Basically, I have the whole upstairs to myself, except for one small space, which we call the spare room but which is really more like a storage unit. Our house is almost a hundred years old but totally not heritage, since every inch of it has been redone. My room is huge and open concept: two bedrooms knocked into one by the people who owned the house before us. One end is set up like a living room, with a couch and TV and PS3; the other end has my bed and dresser and a walk-in closet. There’s a bathroom right off the bedroom, and skylights over my bed.
“This is your room? You have your own freaking apartment?”
“Pretty much.”
“Unbelievable.” Jeremy ran his hand along the shelf of PS3 games. “You’re a gamer? I wouldn’t have guessed that.”
“Not so much anymore. From eleven to thirteen or so, it was pretty much all I did. I guess the interest kind of burned itself out though.”
He picked up one case. “Huh. A LEGO Harry Potter game?”
I took it out of his hand and put it back on the shelf. “Like I said, I was eleven.”
He grinned at me. “So where do your parents sleep?”
“Downstairs. Their bedroom is what would normally be the family room or den or whatever. It’s got a fireplace. It’s nice.” I could hear myself sounding defensive. “It was their choice, okay? It’s not like I kicked them out of their room or anything, okay? We moved here four years ago, and my parents said I was old enough to need my own space.”
“Wow.”
I flopped down on the couch. “I know. Vicky and Bill are cool.”

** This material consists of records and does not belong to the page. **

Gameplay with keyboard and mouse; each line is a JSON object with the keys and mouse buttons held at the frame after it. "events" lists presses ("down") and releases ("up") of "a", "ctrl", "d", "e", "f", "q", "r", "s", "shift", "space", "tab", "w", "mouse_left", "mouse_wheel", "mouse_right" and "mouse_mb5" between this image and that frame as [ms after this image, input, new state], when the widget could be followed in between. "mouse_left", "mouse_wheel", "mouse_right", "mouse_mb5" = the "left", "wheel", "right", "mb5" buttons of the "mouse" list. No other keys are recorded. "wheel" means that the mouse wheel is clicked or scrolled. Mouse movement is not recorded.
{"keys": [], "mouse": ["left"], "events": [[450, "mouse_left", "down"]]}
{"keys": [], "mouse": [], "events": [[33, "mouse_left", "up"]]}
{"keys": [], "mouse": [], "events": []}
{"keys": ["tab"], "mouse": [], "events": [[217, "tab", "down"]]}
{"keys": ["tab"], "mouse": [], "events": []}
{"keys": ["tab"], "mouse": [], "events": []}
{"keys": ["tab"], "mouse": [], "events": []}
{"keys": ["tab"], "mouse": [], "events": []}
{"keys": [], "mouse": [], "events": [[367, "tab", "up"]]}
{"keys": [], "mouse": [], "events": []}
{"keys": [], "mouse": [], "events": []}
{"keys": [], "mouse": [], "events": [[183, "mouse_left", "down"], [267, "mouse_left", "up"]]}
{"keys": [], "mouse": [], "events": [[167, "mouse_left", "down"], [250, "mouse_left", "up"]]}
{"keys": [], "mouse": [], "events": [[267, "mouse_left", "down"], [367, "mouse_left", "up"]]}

“How come you call them that? Instead of Mom and Dad?”
“Dunno. Always have done.” It seems strange to me that most people don’t use their parents’ names. I can’t imagine calling Vicky Mom. It would be like her calling me Daughter or calling Bill Husband.
“Weird,” he said. “My mother wouldn’t go for that.”
“Families are different.” I shrugged, and there was a long silence. Finally, I cleared my throat. “So, hey, I never knew about your brother.”
“Yeah, well.”
“How come you never told me?”
“Never came up.”
“Yeah, ’cause you never brought it up.” I sat up straighter and tucked my feet under my butt.
Jeremy sat a couple of feet away, perched on the arm of the couch. “It’s kind of a hard thing to work into a conversation. Like, yeah, so did I ever tell you about the time my brother drowned?”
“Seemed easy enough to tell my mother,” I said. I knew I was being stupid, but I couldn’t seem to stop myself.
“She’s pretty awesome.”
“Yeah.”
“What does that mean? You don’t think so?”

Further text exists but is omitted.